Colt Launches Pre-Fabricated Data Centres

Order a new modular data centre, and Colt says it will ship it to you – in sections – within four months

Service provider Colt says if you order a new data centre, it can ship a green efficient one to you, in sections, within four months.

The company’s Modular Data Centres come in units of 500m2, which are themselves put together from around a dozen separate sections which can be shipped on lorries, either to the customer’s premises or a Colt managed data centre site. They have a target PUE efficiency score of 1.2, around the level of best practice in data centre building today.

Ordering data centres by the yard

The pre-fab data centres, including all power and cooling, are built and tested in a Colt site in the North of England, and then transported by road to its final location. They can then be altered or extended.

Details are on Colt’s site.

Given the current level of hype around cloud services, the need for more data centre space might not be obvious, but customers still face a heavy demand for capacity said Akber Jaffer, a general manager at Colt Data Centre Services (Colt DCS), a newly formed division of Colt, in an interview with eWEEK Europe.

“Customer’s capacity requirement is ever increasing but they need to get power consumption down,”said Jaffer. By comparison with shared services or space in shared data centres, these units have dedicated cooling and power protection, he said, pointing out that Colt also offers cloud services.

The concept is very different from the so-called “mobile data centre” idea which provides temporary IT resources inside a conventional shipping container – with a floor space of roughly 30m2. Computer vendors shipping these include IBM, Hewlett-Packard, and Cisco, explained Jaffer: “Containers have a role to play at temporary events. We are building these for customers with increasing IT estates but who face capacity constraints.”

The units include power distribution, back-up generation uninterruptible power supply (UPS) and room-cooling. They are intended to have a PUE (power usage effectiveness) – the power consumed, divided by that delivered to the servers – of 1.2, but this would depend on the local weather conditions, as the data centres rely on air cooling as far as possible.
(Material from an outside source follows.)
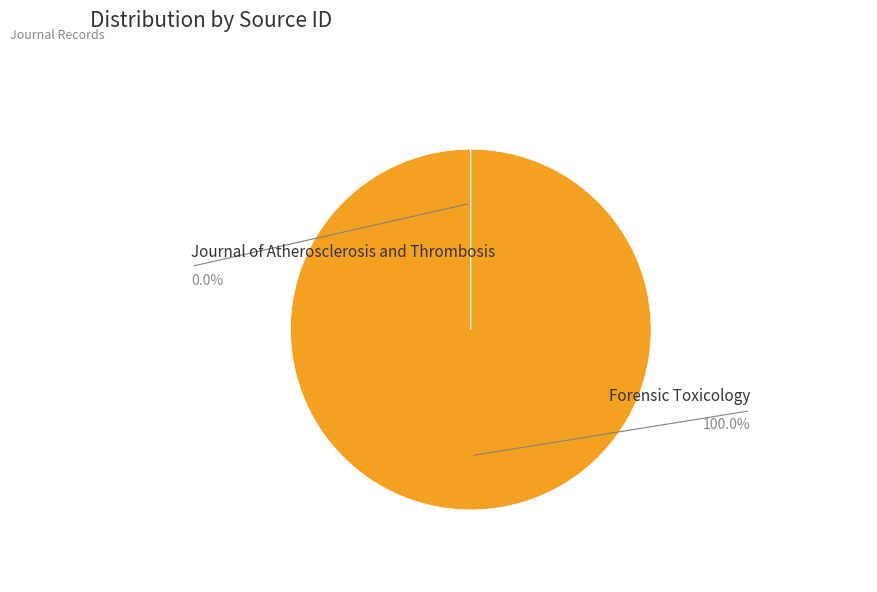

Is the sum of Forensic Toxicology and Journal of Atherosclerosis and Thrombosis greater than half?

Yes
The data centres will be deployed at customer sites and at Colt locations, said Jaffer: “Customers want a mix, depending on network latency and other factors”. If they are deployed at customer sites, it is up to the customer to get appropriate planning permission and make sure there is enough power for the unit.

Given that the modules are made in England, they will be deployed on a fairly limited area at first, though Colt has set aside space at one of its Paris data centres to hold modules. If the idea is a success, Colt plans to offer it in other countries, and add a site in mainland Europe to make more modules, said Jaffer.

Colt has 19 data centres, and has been providing data centre services for fifteen years. It recently announced it had bought the freehold of its London 3 data centre site, and will increase its capacity at the site from 4,500m2 to more than 10,500m2.